Haydn was one of the first Classical composers to incorporate popular, folk and Hungarian material into the string quartet, and the opus 42 and 54/2 quartets are some of the most evocative examples of this exploration. The influence of traditionalmusic on the string quartet continues to this day, and this concert provides two more vivid examples from the 21st century: Linde Timmerman’s Cante de Ida y Vuelta (Round Trip Songs), inspired by the folk traditions of South America and Spanish flamenco, was written for and premiered by the Hausmann Quartet in 2015. Brooklyn-based composer/violinist Colin Jacobsen’s Brooklesca is an homage to the richly diverse borough he calls home, complete with winks to his musical ancestors.

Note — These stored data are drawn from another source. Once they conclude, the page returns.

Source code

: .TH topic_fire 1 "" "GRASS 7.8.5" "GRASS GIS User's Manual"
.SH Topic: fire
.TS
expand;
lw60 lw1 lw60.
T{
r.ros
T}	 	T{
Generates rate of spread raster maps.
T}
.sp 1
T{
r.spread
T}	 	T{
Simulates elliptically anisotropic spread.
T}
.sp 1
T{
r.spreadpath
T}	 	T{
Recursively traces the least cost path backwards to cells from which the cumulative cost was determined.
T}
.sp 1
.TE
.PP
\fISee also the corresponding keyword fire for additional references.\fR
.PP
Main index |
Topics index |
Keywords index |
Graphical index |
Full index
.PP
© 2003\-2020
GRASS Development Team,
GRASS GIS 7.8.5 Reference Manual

November 20: London Travels

Haydn had a wonderful association with London, with his works gaining wide appeal and his visits there giving fruit to numerous career advancements and opportunities. His opus 74/1 reflects the worldly, cosmopolitan style of his later years. The British connection continues with the String Quartet no. 1 of Benjamin Britten (arguably the Empire’s finest composer), written in the summer of 1941 here in Southern California, and opens with his teacher Frank Bridge’s hauntingly beautiful Three Idylls.